■ How to complete this task
Using the River Wensum text, please state what WFD compliance for phosphorus had fallen to by 2022.
START Text for analysis
The EU Water Framework Directive (WFD) is widely regarded as a seminal piece of environmental legislation. However, two decades since its inception, many European waterbodies are failing to meet its ambitious goal to ensure ‘good’ quantitative and qualitative status. Here, we investigate the impact of the WFD upon the environmentally sensitive yet heavily impacted River Wensum, a lowland arable catchment in eastern England. Compiling a dataset of 10,950 water quality samples collected from 57 sites across the catchment at approximately monthly intervals during 2000–2022, we assess the spatio-temporal dynamics of 12 priority pollutants, identify the major drivers of water quality change, and evaluate current and future compliance with WFD goals. Our analysis reveals improvements in wastewater treatment initiated significant declines (11–50 %) in the concentration of key sewage pollution indicators (phosphorus, ammonium, biological oxygen demand (BOD)) during the early 2000s. Conversely, agricultural pollution indicators (nitrogen, suspended solids, pesticides) displayed either limited change or a deterioration in water quality, with oxidised nitrogen concentrations in particular having increased 23 % during 2015–2022. Concentration spikes of organic chemical contaminants in recent years (propyzamide, tetrachloroethylene) raise concerns about increased riverine pollution from hazardous substances. Similarly, changes in winter (+13 %) and summer (−7 %) discharge over the past two decades have increased the risk of diffuse pollution mobilisation and reduced the dilution of point source pollutants, respectively. By 2022, ‘good’ or ‘high’ water quality status for organic matter pollution indicators (dissolved oxygen, BOD, ammonium) was achieved for >98 % of samples, however WFD compliance fell to just 46 % for phosphorus and 1.8 % for nitrogen. Projections to the end of the third River Basin Management Plan cycle (2027) reveal that whilst phosphorus compliance is likely to improve, nitrogen compliance failure will persist due to the existence of catchment legacy stores and climate change induced impacts on nitrogen mobilisation.
END Text for analysis
START Extracted data
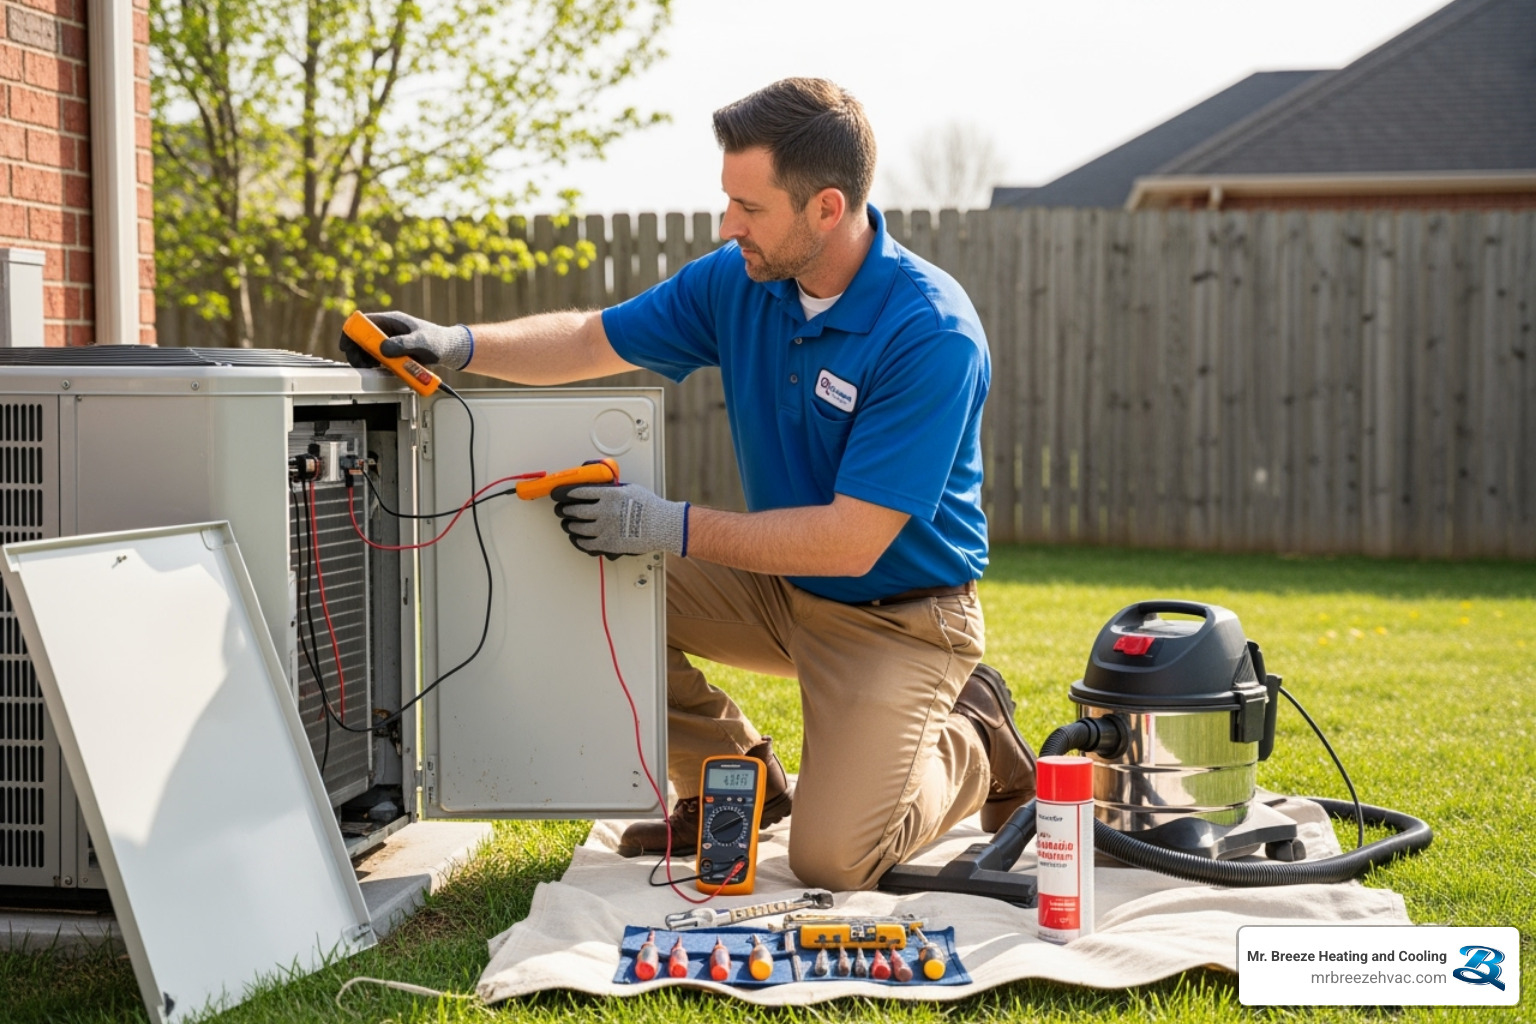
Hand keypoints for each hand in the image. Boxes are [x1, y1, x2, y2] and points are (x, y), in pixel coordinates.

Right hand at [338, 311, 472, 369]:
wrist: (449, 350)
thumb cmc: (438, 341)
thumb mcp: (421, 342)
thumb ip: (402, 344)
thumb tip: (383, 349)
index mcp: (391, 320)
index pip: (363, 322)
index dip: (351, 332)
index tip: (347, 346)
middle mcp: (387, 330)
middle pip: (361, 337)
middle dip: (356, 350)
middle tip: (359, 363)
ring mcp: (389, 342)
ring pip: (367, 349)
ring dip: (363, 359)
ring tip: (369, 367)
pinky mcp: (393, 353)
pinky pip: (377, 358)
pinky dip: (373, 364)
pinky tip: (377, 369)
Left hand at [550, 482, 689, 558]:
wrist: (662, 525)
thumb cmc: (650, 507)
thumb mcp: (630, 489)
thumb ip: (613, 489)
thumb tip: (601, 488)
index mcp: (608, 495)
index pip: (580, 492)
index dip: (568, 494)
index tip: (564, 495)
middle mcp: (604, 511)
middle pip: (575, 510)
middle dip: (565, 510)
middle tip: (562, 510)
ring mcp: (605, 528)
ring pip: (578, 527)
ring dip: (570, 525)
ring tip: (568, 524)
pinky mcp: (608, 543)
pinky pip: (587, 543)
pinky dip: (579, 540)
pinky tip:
END Extracted data
■ Problem solution
By 2022, WFD compliance for phosphorus had fallen to 46 %.